Charles Taylor avait été reconnu coupable le 26 avril des onze chefs d’accusation de crimes contre l’humanité et crimes de guerre. Photo Handout/AFP
« L’accusé est responsable d’avoir aidé, encouragé et planifié certains des crimes les plus haineux de l’histoire de l’humanité », a ainsi déclaré le juge samoan Richard Lussick lors d’une audience publique devant le Tribunal spécial pour la Sierra Leone (TSSL), à Leidschendam, dans la banlieue de La Haye. Les traits tirés et la tête souvent penchée vers l’avant, M. Taylor, 64 ans, a régulièrement fermé les yeux pendant que le juge lisait la décision. Si elles souhaitent interjeter appel du jugement et/ou de la peine infligée, la défense et l’accusation peuvent le faire au plus tard 14 jours après avoir reçu le texte complet de la décision sur la peine. Ce processus pourrait prendre plusieurs semaines, selon un porte-parole du TSSL.
« C’est une bonne nouvelle à la fois pour le gouvernement et pour le pays. C’est un pas en avant car justice est faite », a assuré le vice-ministre sierra-léonais de l’Information Sheku Tarawali au nom du gouvernement de Sierra Leone. À Freetown, des victimes rassemblées dans une salle du TSSL pour regarder le jugement retransmis en direct ont accueilli la condamnation dans un silence seulement rompu par quelques larmes d’émotion et soupirs de soulagement.
L’accusation avait recommandé le 3 mai une peine de 80 ans de prison contre M. Taylor, premier ex-chef d’État condamné par la justice internationale depuis le tribunal militaire de Nuremberg qui jugea les dignitaires nazis. Les juges ont cependant estimé qu’une peine de 80 ans de prison était « excessive », rappelant que M. Taylor avait été reconnu coupable le 26 avril d’avoir eu un rôle crucial dans l’exécution des crimes sans pour autant avoir eu le contrôle « effectif » des rebelles sierra-léonais qui les ont directement commis.
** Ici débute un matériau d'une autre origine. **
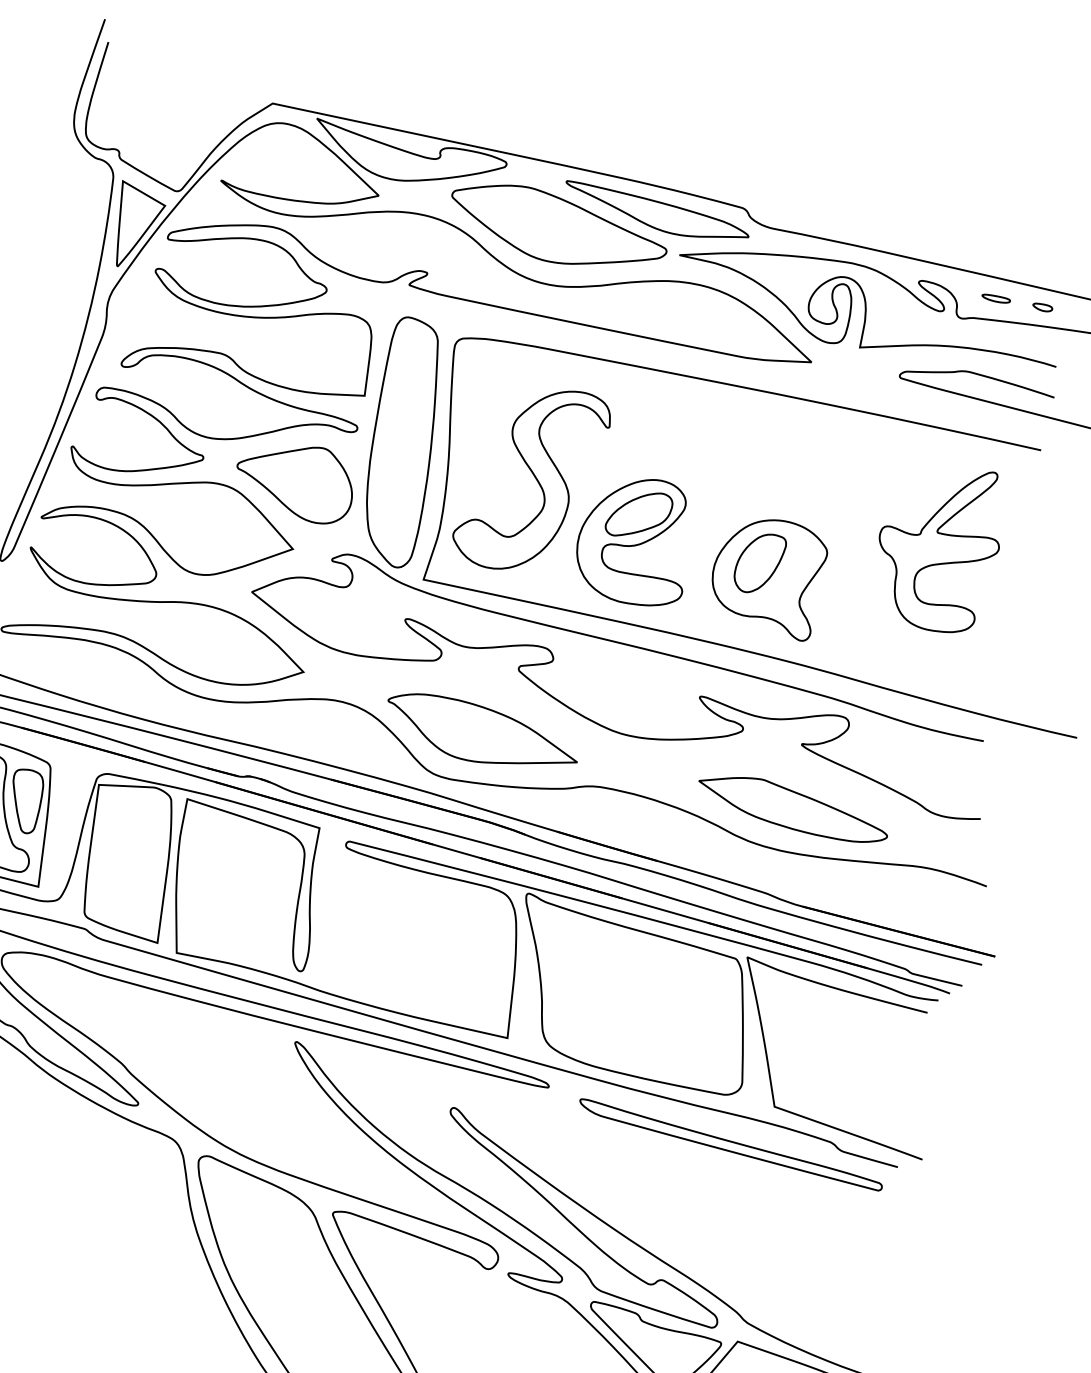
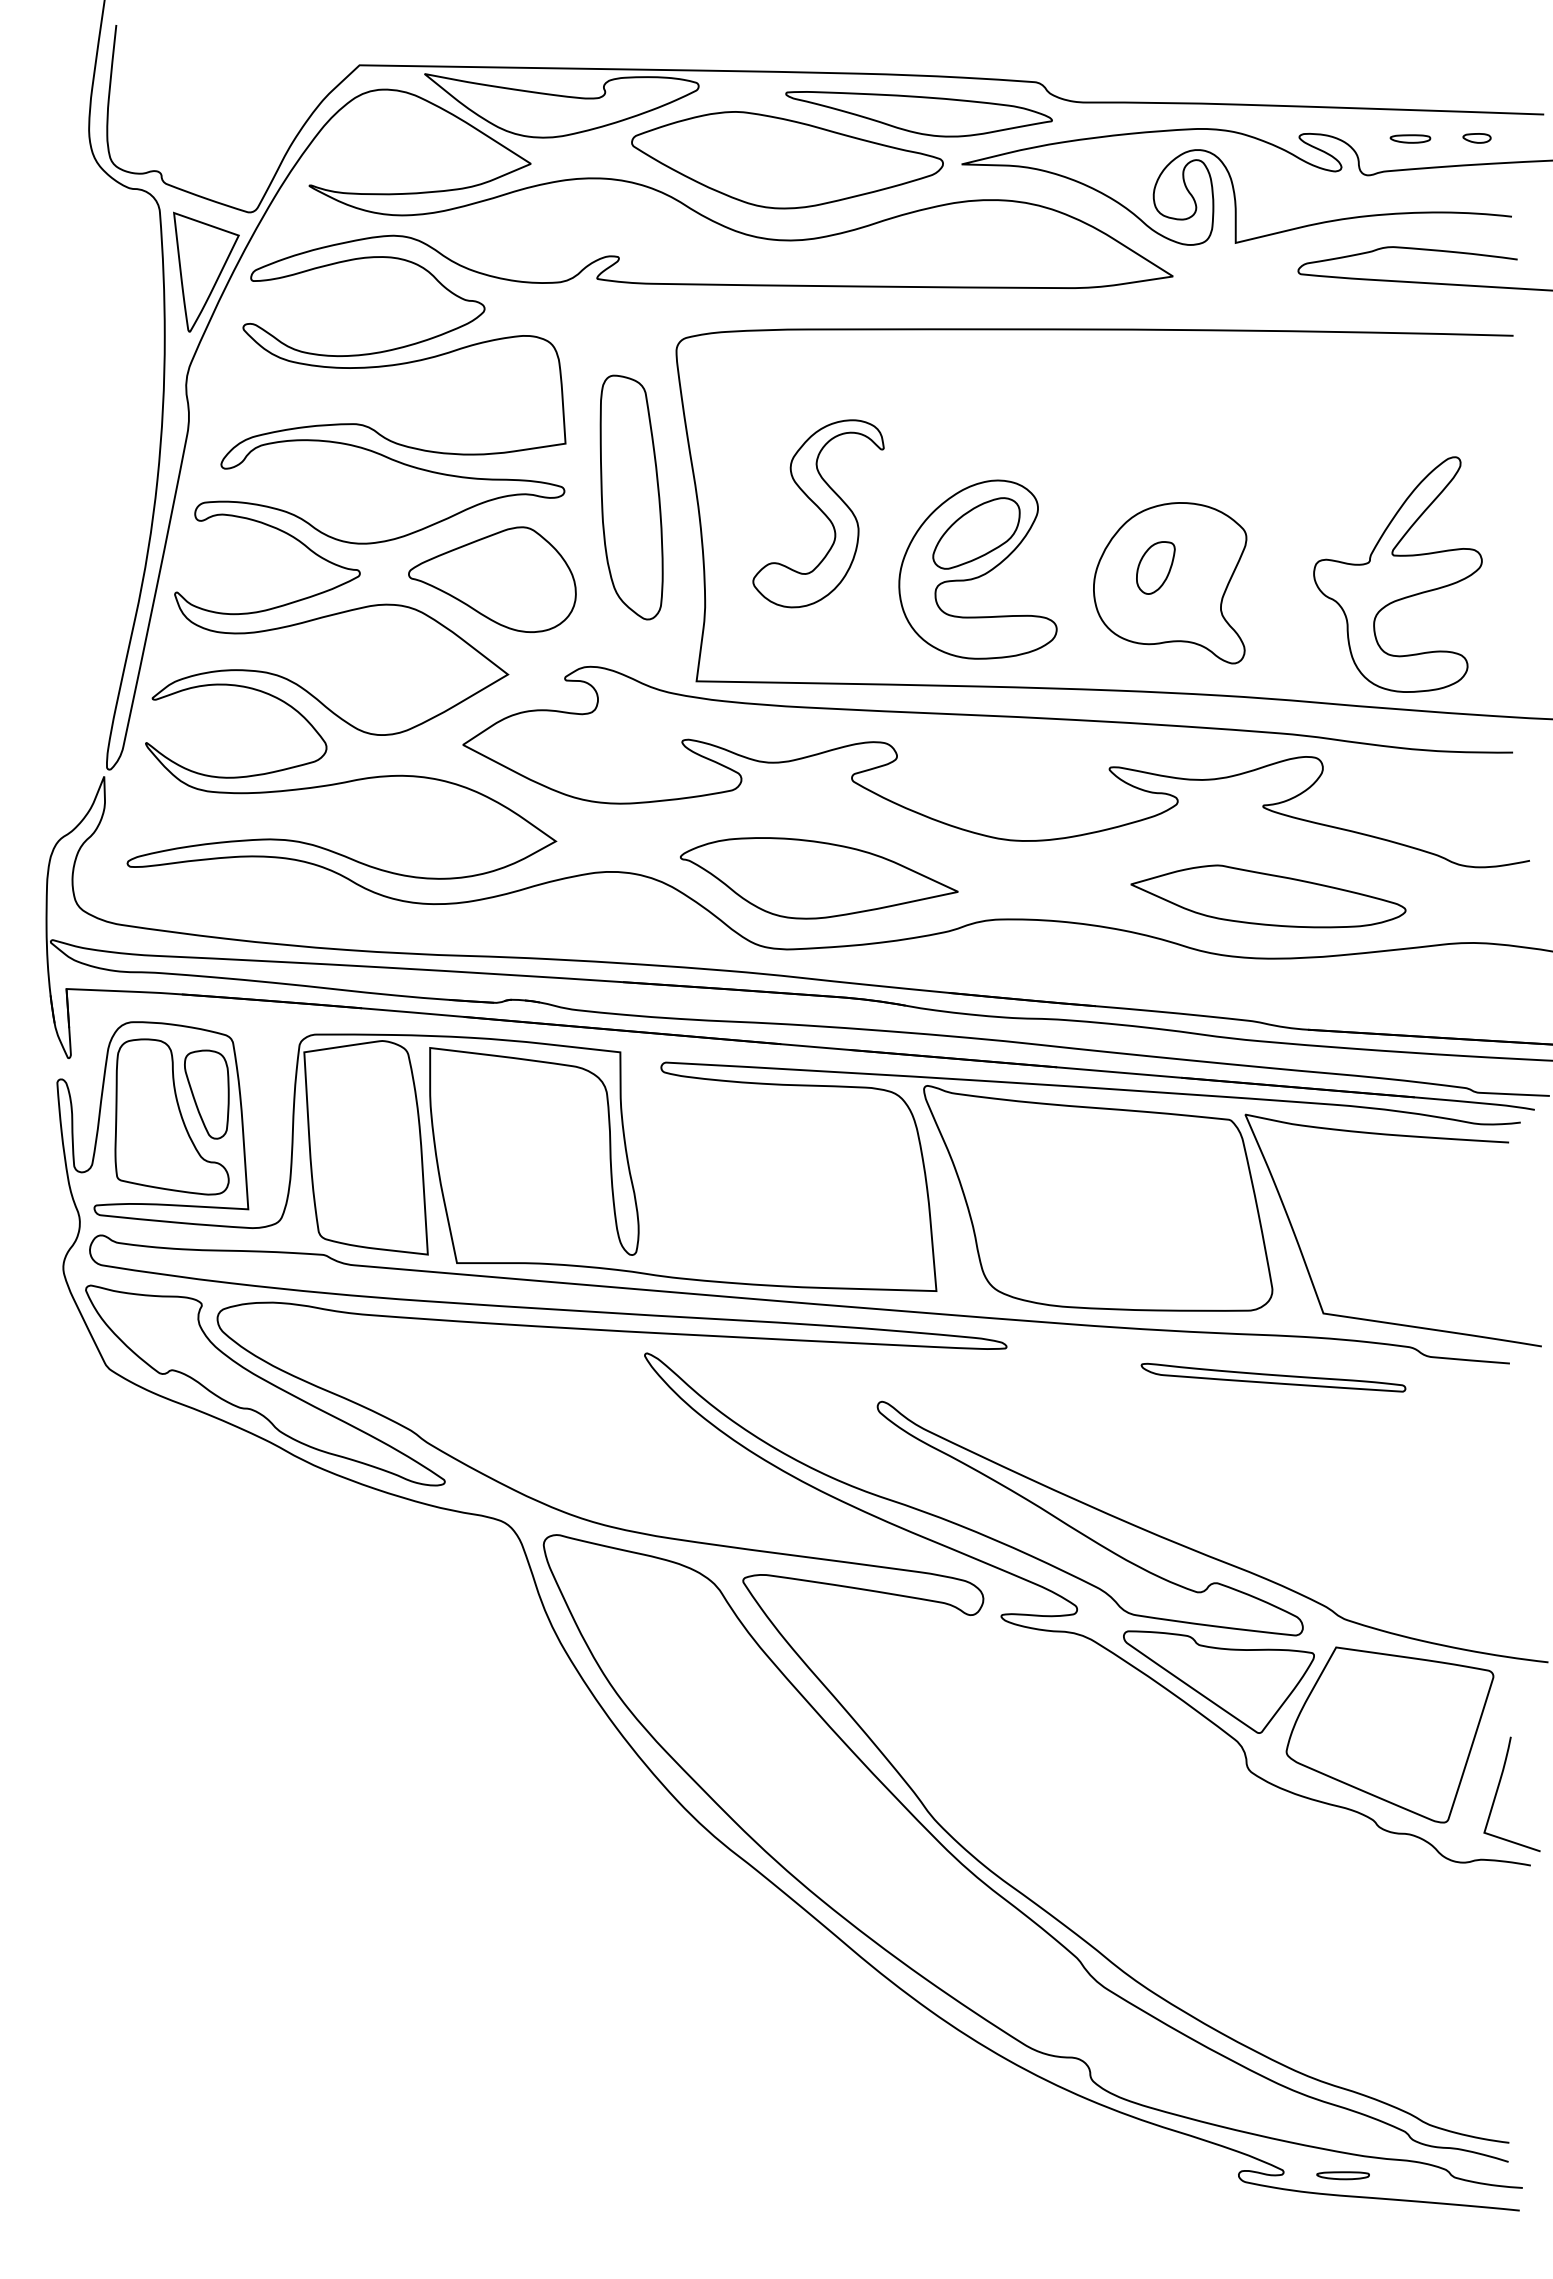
part: (403, 442) -> (631, 497), size x0.7
part: (531, 479) -> (818, 513), size x0.7
part: (938, 546) -> (1397, 574), moved
part: (759, 563) -> (1155, 567), size x0.6
part: (730, 1144) -> (1273, 1377), size x0.6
Ils ont toutefois retenu comme circonstances aggravantes le fait que M. Taylor avait « trahi », selon eux, la position de « confiance publique » dans laquelle il se trouvait en tant que président du Liberia.
L’avocat de M. Taylor, Courtenay Griffiths, a de son côté estimé lors d’une conférence de presse à l’issue de l’audience que « dans les faits, Charles Taylor mourra en prison ». « La peine infligée aujourd’hui ne remplacera pas les membres amputés, ne ramènera pas ceux qui ont été tués, a pour sa part déclaré la procureure Brenda Hollis lors d’une conférence de presse à l’issue de l’audience. Mais elle apporte une forme de justice. »
Président du Liberia de 1997 à 2003, Charles Taylor avait été reconnu coupable le 26 avril des onze chefs d’accusation de crimes contre l’humanité et crimes de guerre dont il devait répondre, et qui ont eut lieu pendant une guerre civile marquée par des nombreux actes de cannibalisme, viols, meurtres, pillage et mutilations, et ayant fait 120 000 morts entre 1991 et 2001.